▸ Action item
Say how many lines in the listing below contain the word "right". Give the number alone.

▸ Data
───
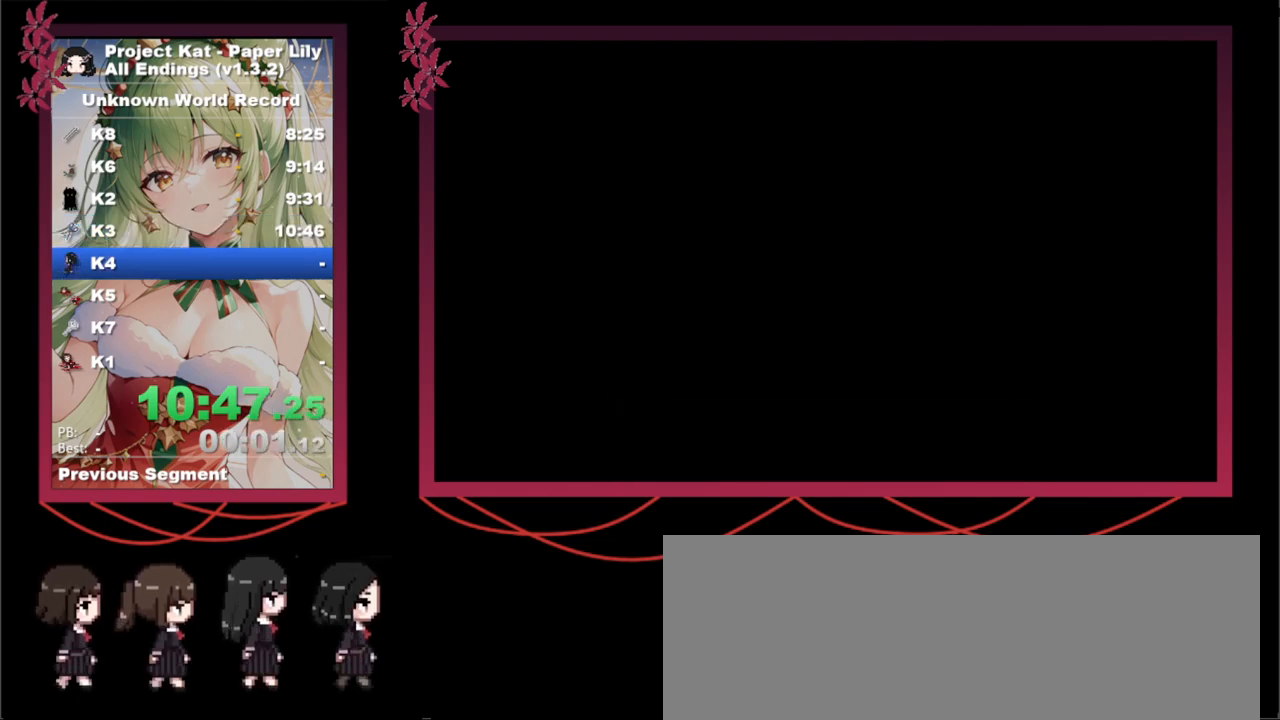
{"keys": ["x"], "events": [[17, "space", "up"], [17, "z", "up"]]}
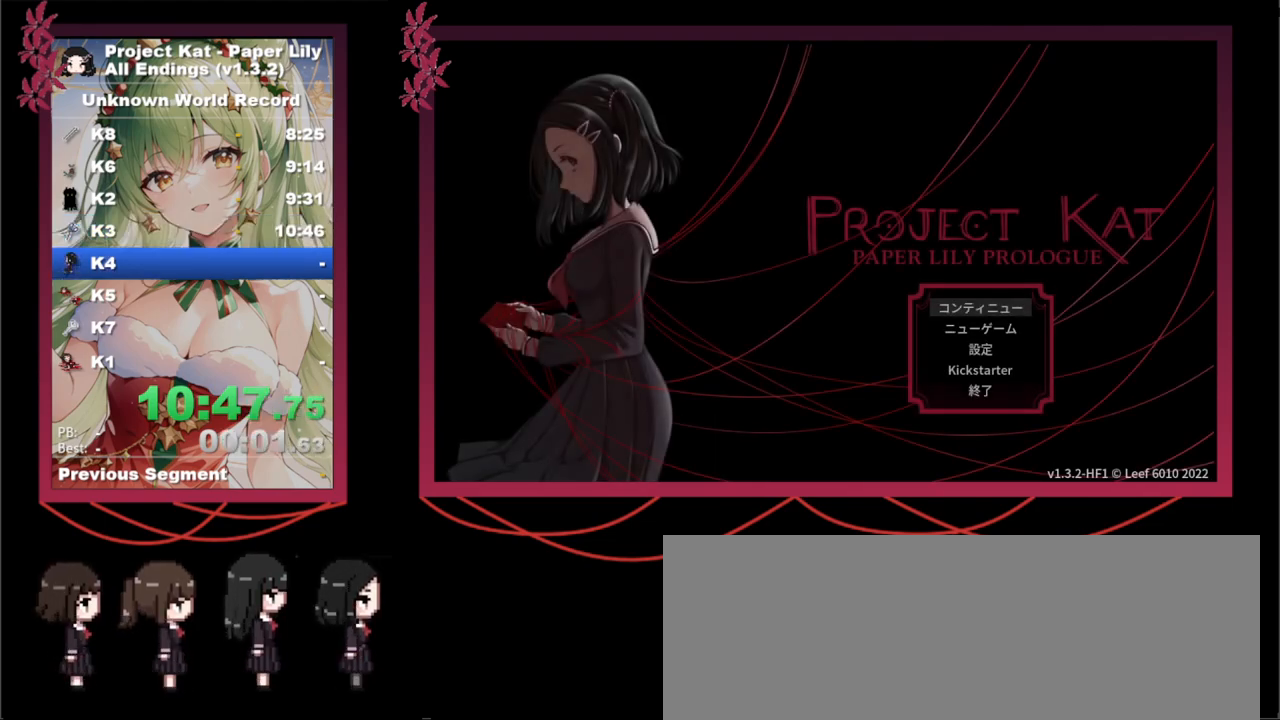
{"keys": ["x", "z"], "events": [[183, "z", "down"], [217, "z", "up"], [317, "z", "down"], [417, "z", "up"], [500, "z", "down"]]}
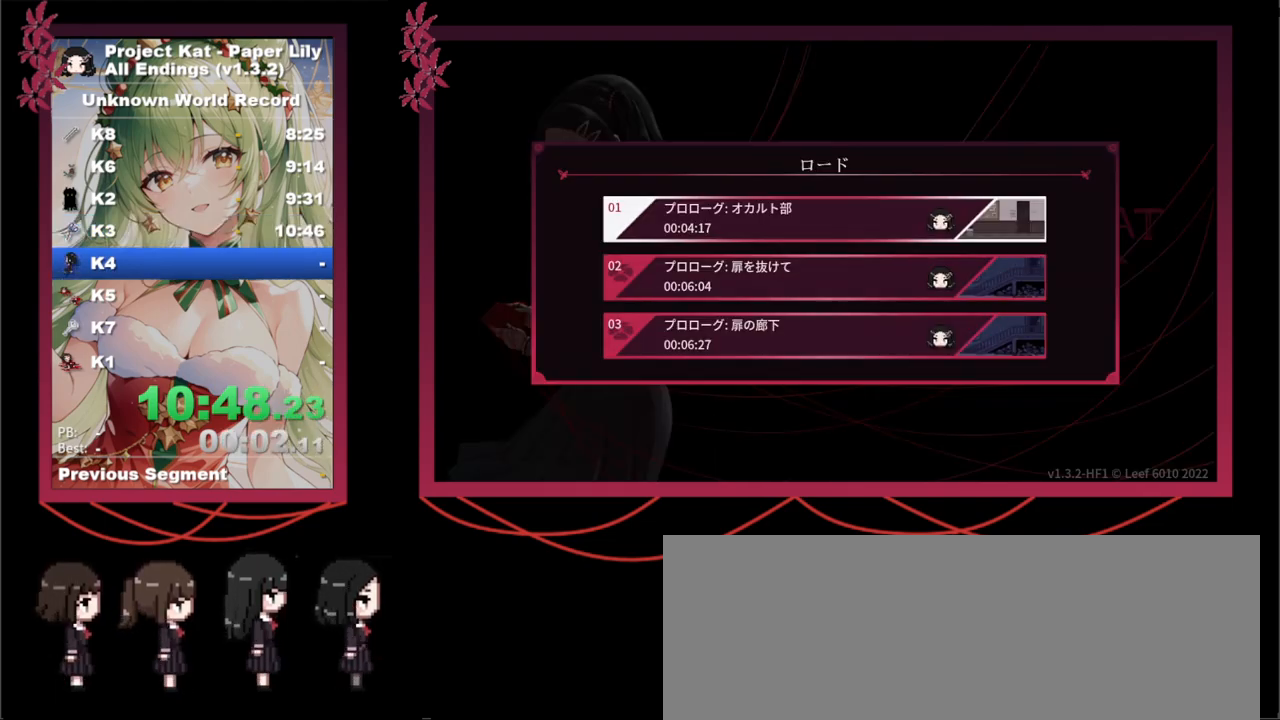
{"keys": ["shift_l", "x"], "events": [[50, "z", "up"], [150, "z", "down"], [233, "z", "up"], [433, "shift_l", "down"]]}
───
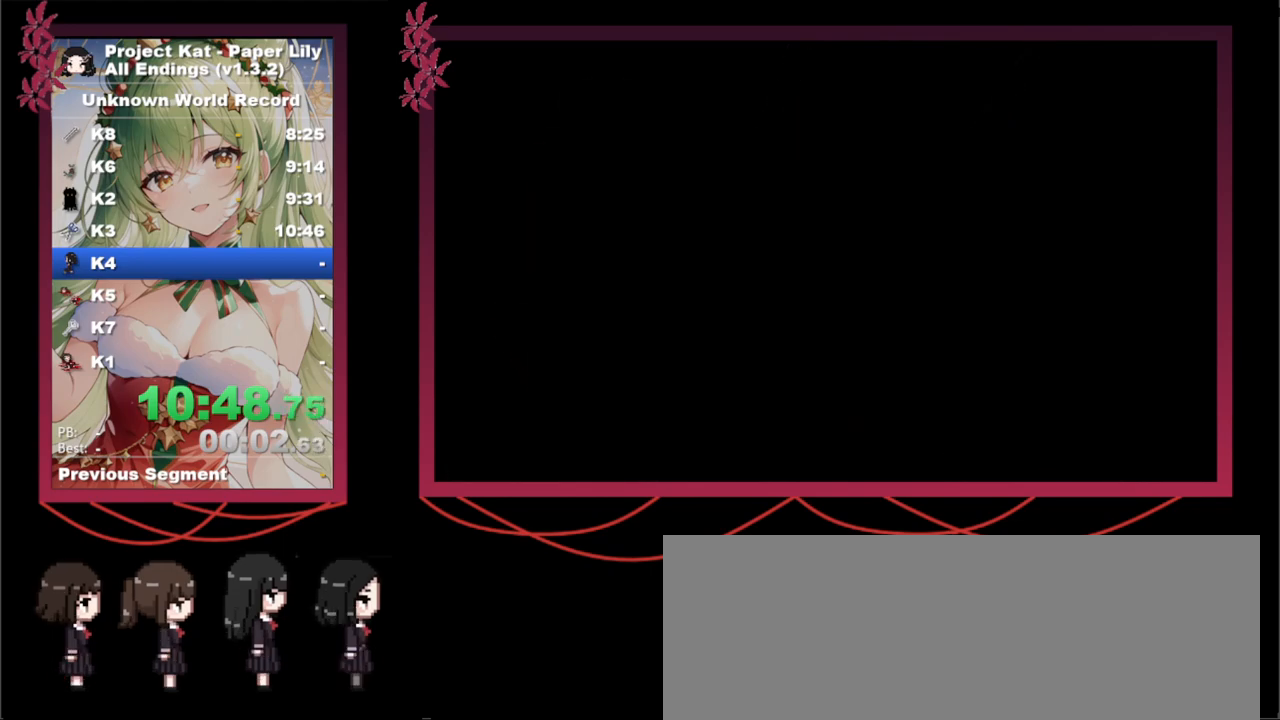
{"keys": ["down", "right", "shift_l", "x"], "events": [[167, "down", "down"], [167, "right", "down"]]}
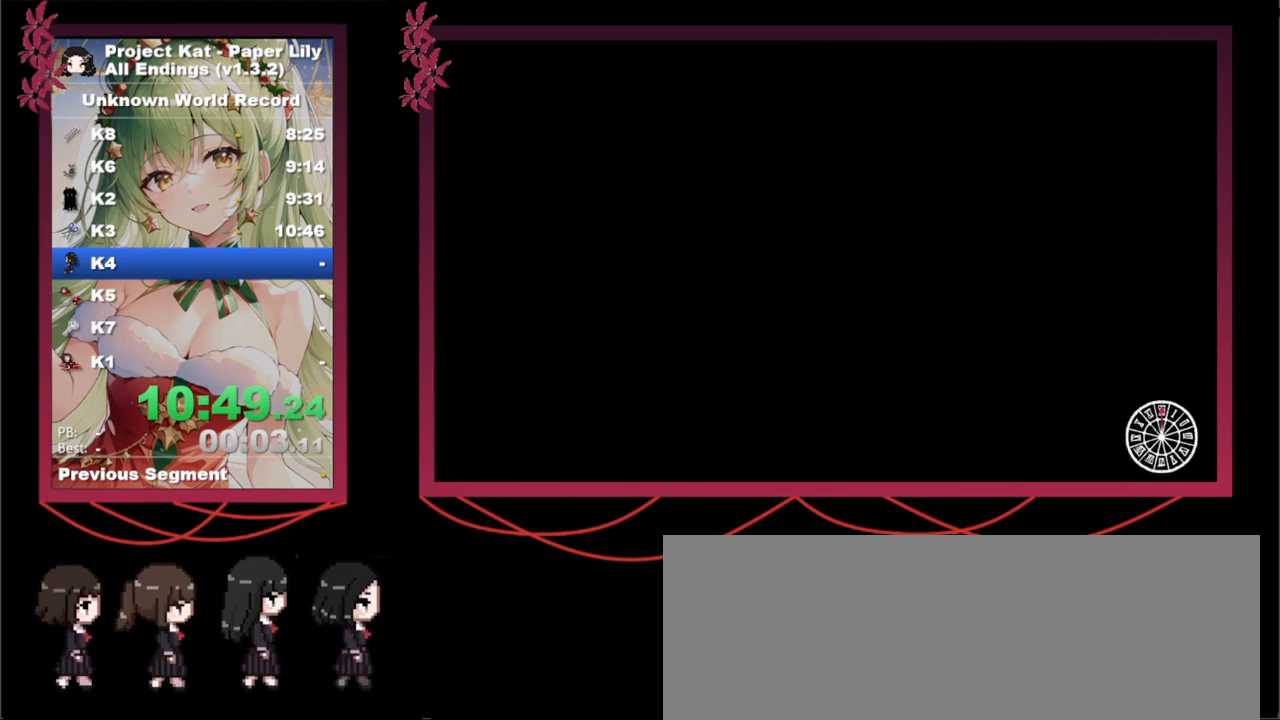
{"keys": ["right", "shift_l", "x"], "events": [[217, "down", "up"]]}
───
▸ Written response
2